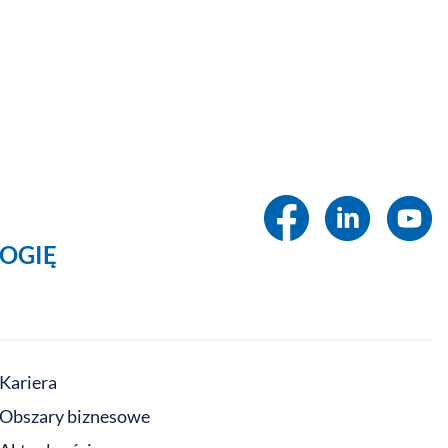
OGIĘ
Kariera
Obszary biznesowe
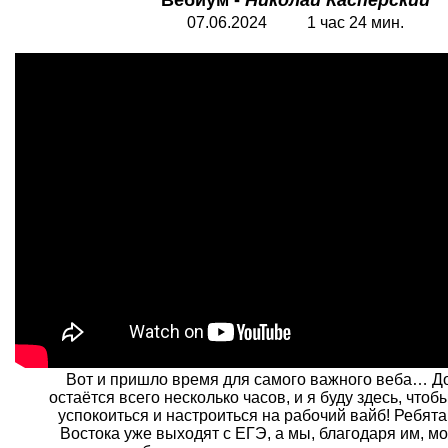
Вебиум -
Николай Касперский
0
7
.06.2024 1 час 24 мин.
Вот и пришло время для самого важного веба… Д
остаётся всего несколько часов, и я буду здесь, что
успокоиться и настроиться на рабочий вайб! Ребята
Востока уже выходят с ЕГЭ, а мы, благодаря им, 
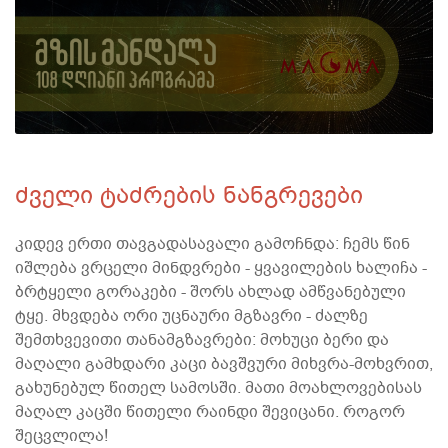
ძველი ტაძრების ნანგრევები
კიდევ ერთი თავგადასავალი გამოჩნდა: ჩემს წინ
იშლება ვრცელი მინდვრები - ყვავილების ხალიჩა -
ბრტყელი გორაკები - შორს ახლად ამწვანებული
ტყე. მხვდება ორი უცნაური მგზავრი - ძალზე
შემთხვევითი თანამგზავრები: მოხუცი ბერი და
მაღალი გამხდარი კაცი ბავშვური მიხვრა-მოხვრით,
გახუნებულ წითელ სამოსში. მათი მოახლოვებისას
მაღალ კაცში წითელი რაინდი შევიცანი. როგორ
შეცვლილა!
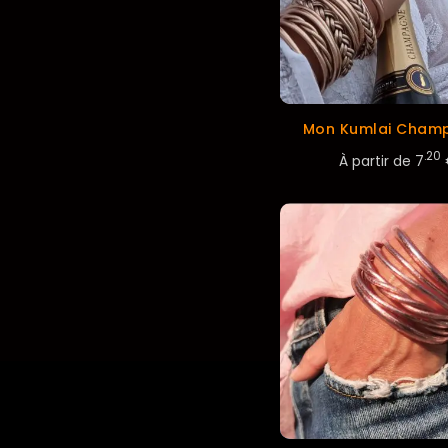
Mon Kumlai Cham
.20
À partir de
7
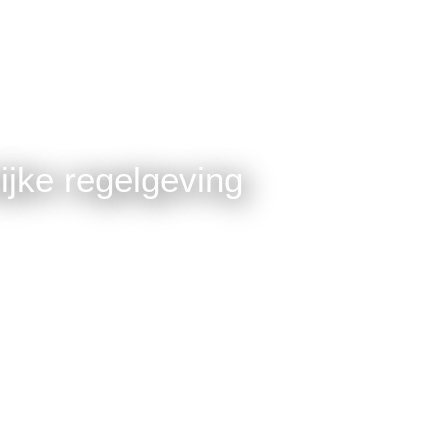
jke regelgeving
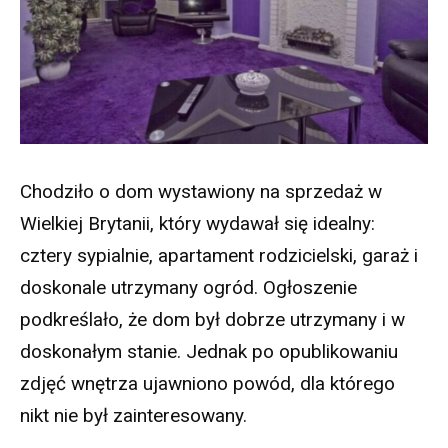
Chodziło o dom wystawiony na sprzedaż w
Wielkiej Brytanii, który wydawał się idealny:
cztery sypialnie, apartament rodzicielski, garaż i
doskonale utrzymany ogród. Ogłoszenie
podkreślało, że dom był dobrze utrzymany i w
doskonałym stanie. Jednak po opublikowaniu
zdjęć wnętrza ujawniono powód, dla którego
nikt nie był zainteresowany.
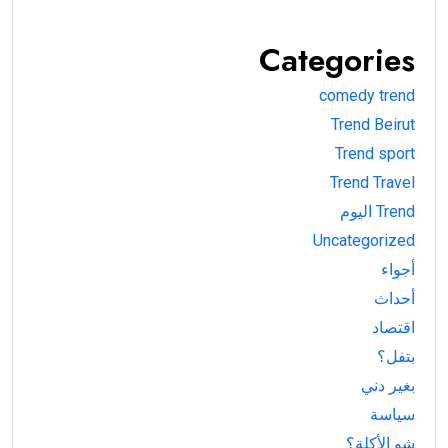
Categories
comedy trend
Trend Beirut
Trend sport
Trend Travel
Trend اليوم
Uncategorized
أجواء
أحداث
اقتصاد
بتفل؟
بغير دني
سياسة
شو الأكلة؟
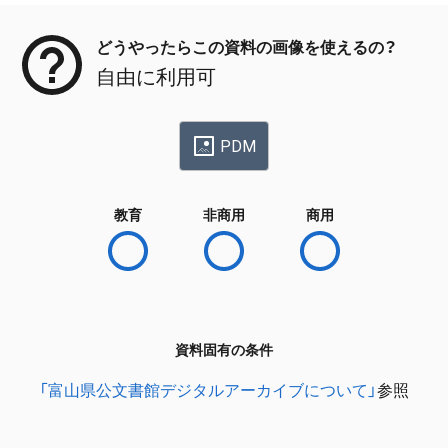
どうやったらこの資料の画像を使えるの？
自由に利用可
PDM
教育
非商用
商用
資料固有の条件
「富山県公文書館デジタルアーカイブについて」
参照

— Work order —
Respond with the exact lines above running from the one containing "ტყე. მხვდება ორი უცნაური მგზავრი - ძალზე" to the one containing "Wielkiej Brytanii, który", both ends kept and no pictures included.

— Result —
ტყე. მხვდება ორი უცნაური მგზავრი - ძალზე
შემთხვევითი თანამგზავრები: მოხუცი ბერი და
მაღალი გამხდარი კაცი ბავშვური მიხვრა-მოხვრით,
გახუნებულ წითელ სამოსში. მათი მოახლოვებისას
მაღალ კაცში წითელი რაინდი შევიცანი. როგორ
შეცვლილა!
Mon Kumlai Cham
.20
À partir de
7
jke regelgeving
Chodziło o dom wystawiony na sprzedaż w
Wielkiej Brytanii, który wydawał się idealny:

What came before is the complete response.